◆ **TASK TO COMPLETE**: Among the lines below, keep only those from the one containing "part: (180, 404) -> (127, 286), size x1.67" through the one containing "line: (1786, 1432)", and reproduce them exactly.

◆ **INFORMATION SUPPLIED**:
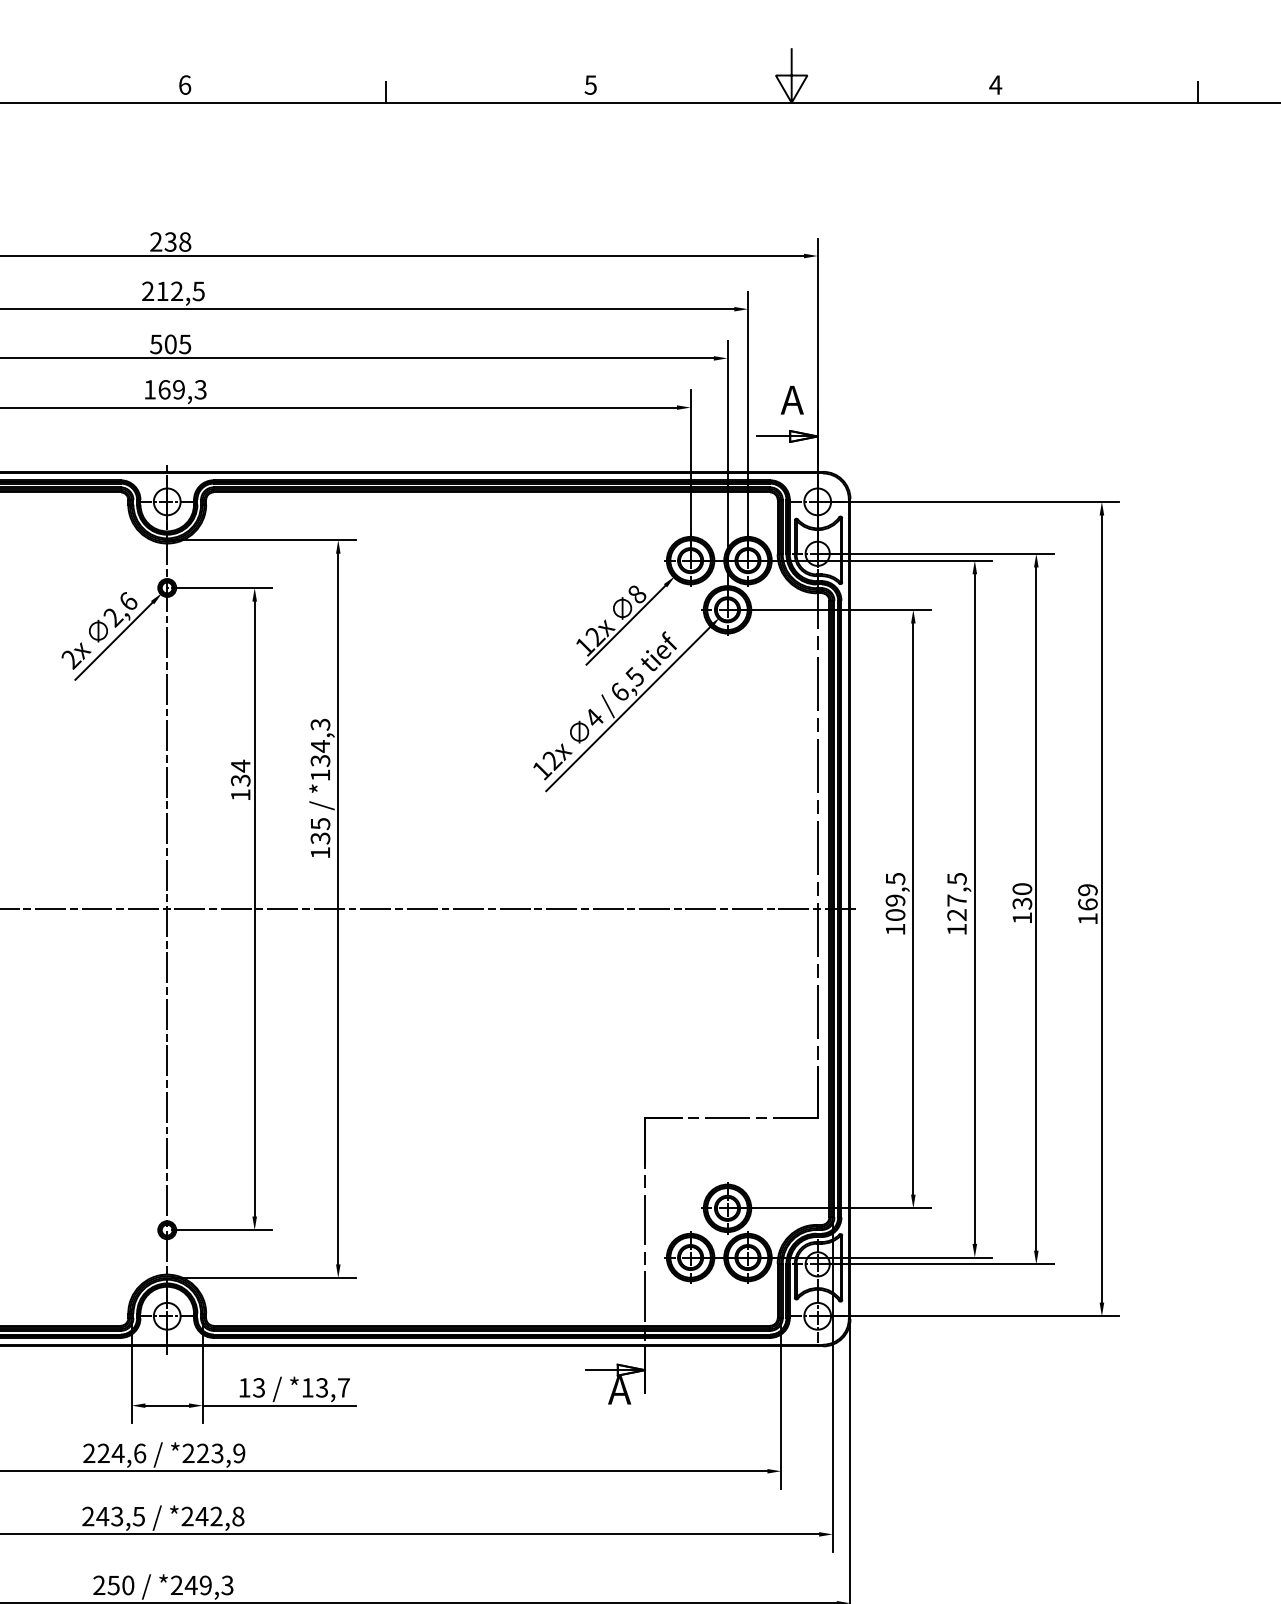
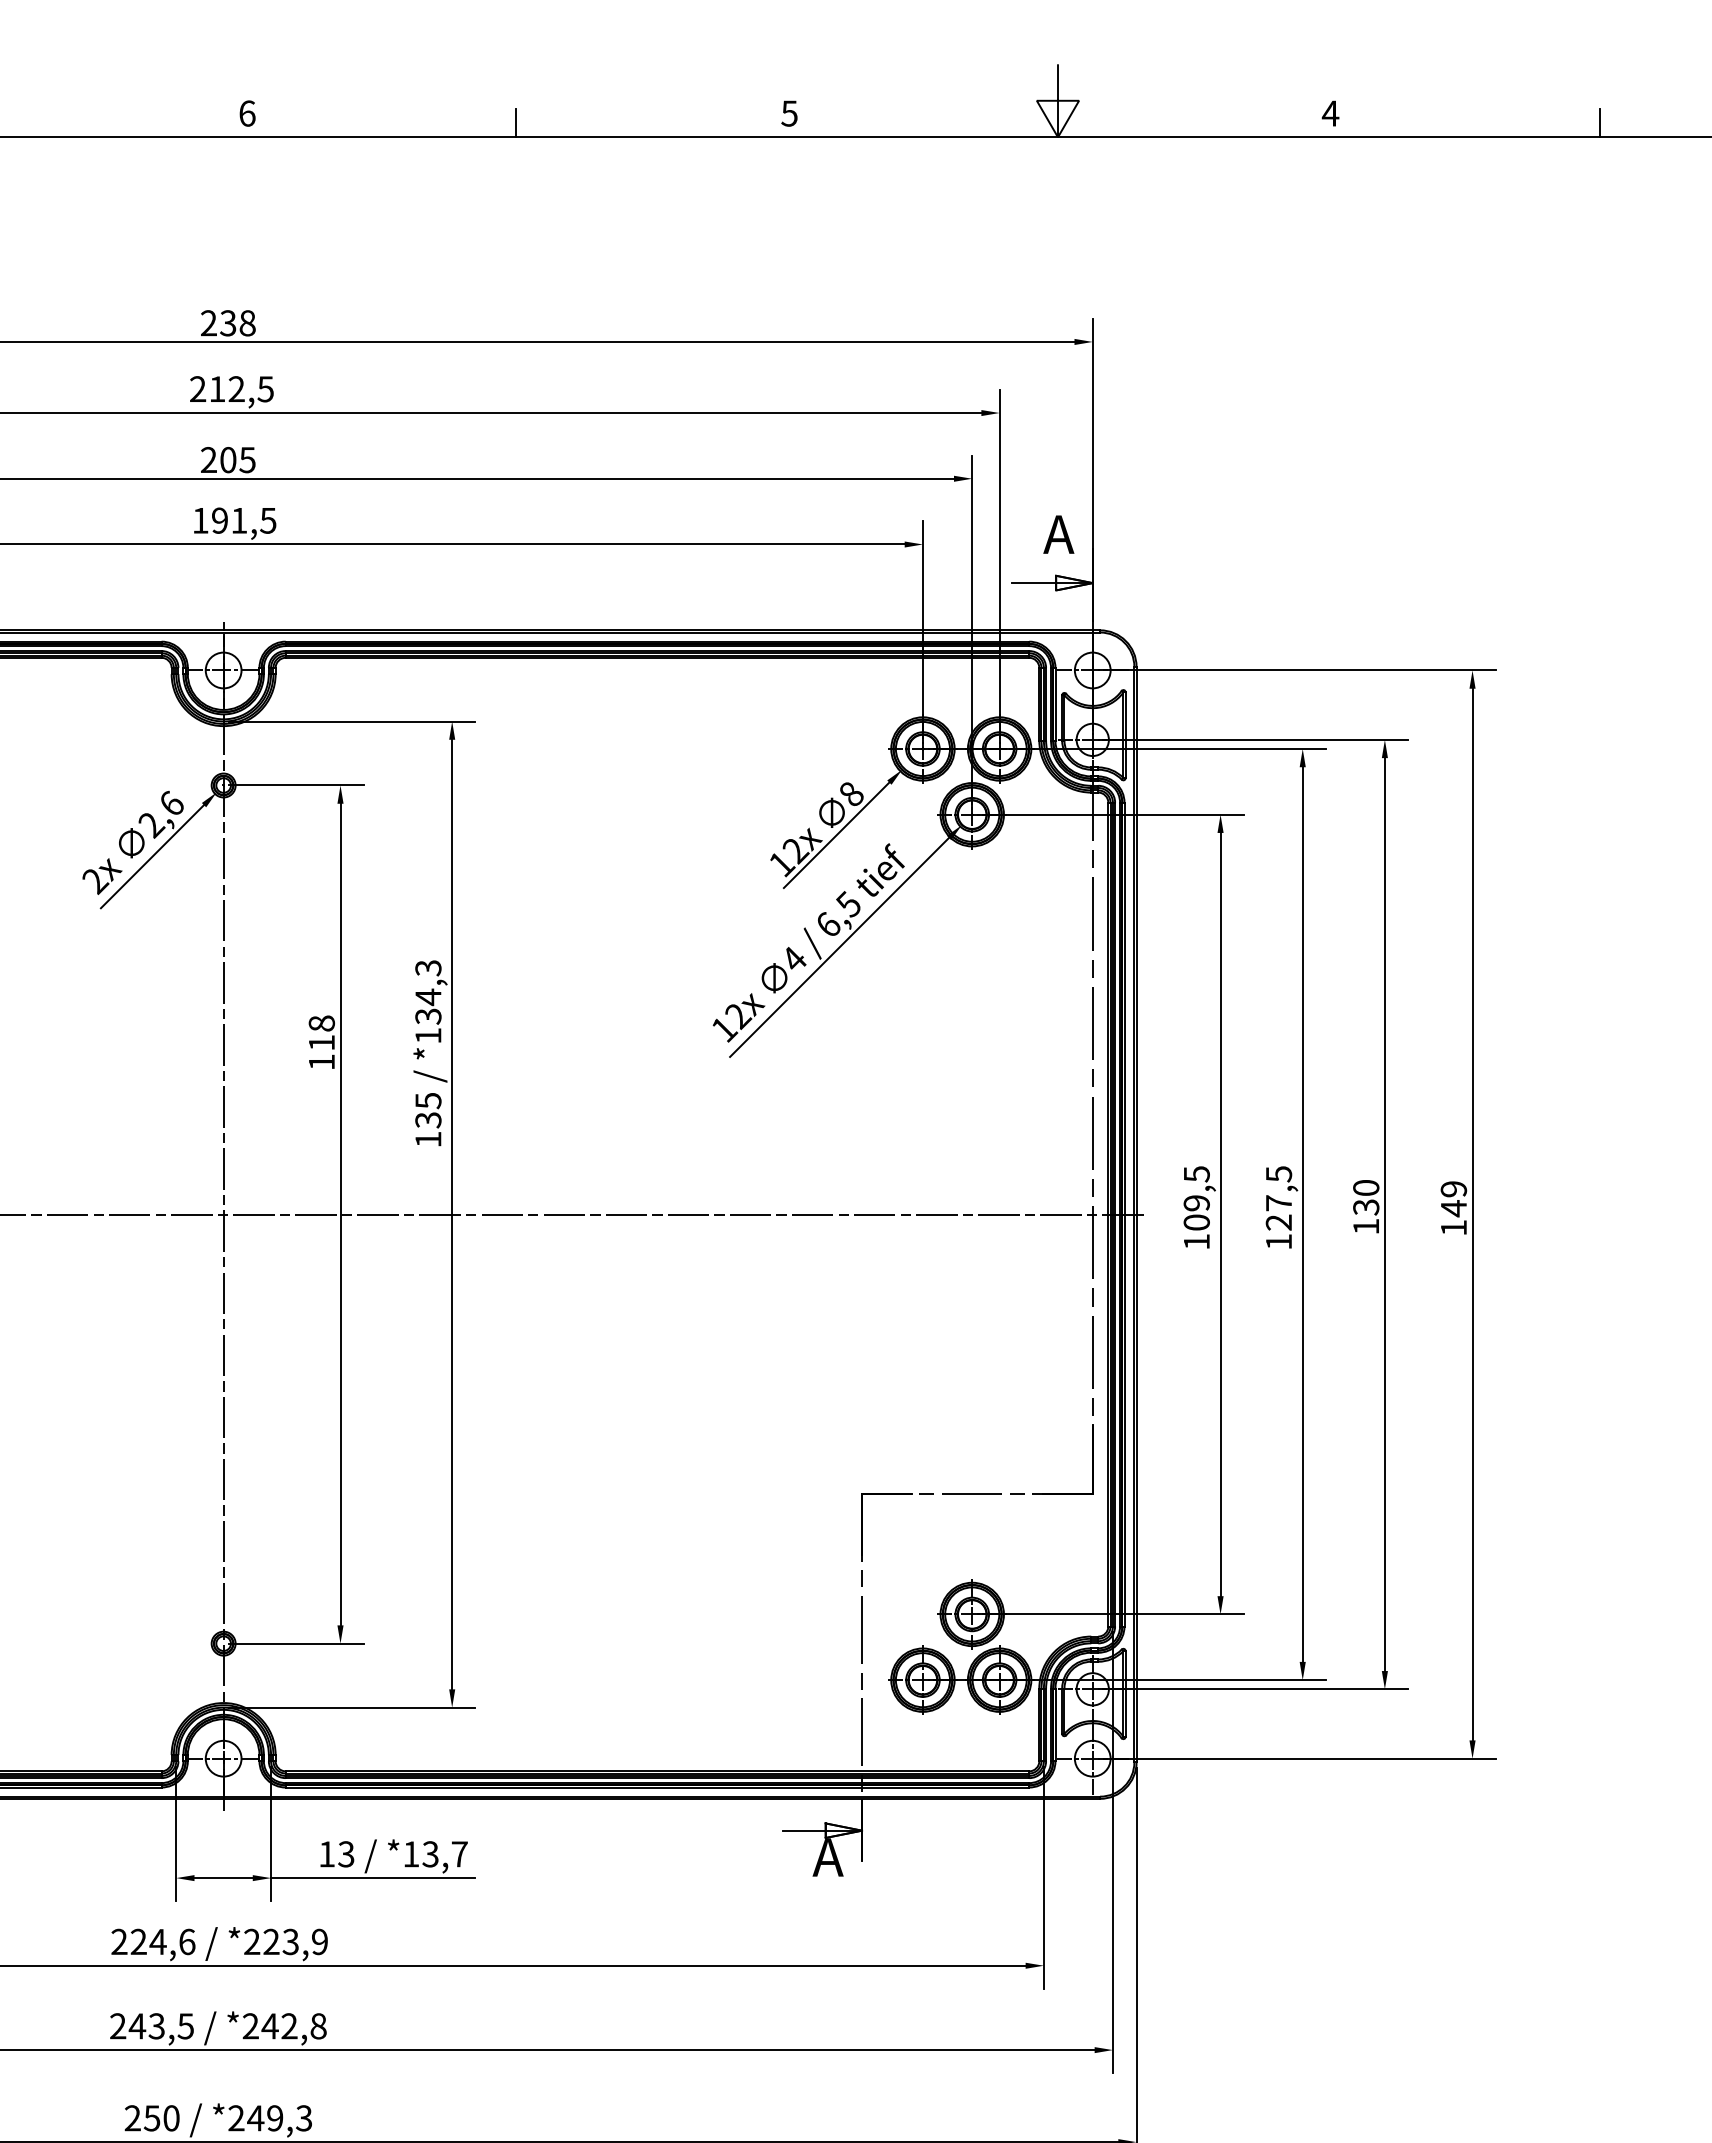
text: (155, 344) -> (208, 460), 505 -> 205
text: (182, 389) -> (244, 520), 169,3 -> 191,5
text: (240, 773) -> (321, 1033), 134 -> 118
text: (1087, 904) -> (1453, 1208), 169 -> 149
---
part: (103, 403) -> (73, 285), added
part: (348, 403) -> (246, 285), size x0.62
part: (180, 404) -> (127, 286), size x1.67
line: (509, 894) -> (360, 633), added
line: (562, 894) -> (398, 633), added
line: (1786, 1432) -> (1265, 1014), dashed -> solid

◆ **RESULT**:
part: (180, 404) -> (127, 286), size x1.67
line: (509, 894) -> (360, 633), added
line: (562, 894) -> (398, 633), added
line: (1786, 1432) -> (1265, 1014), dashed -> solid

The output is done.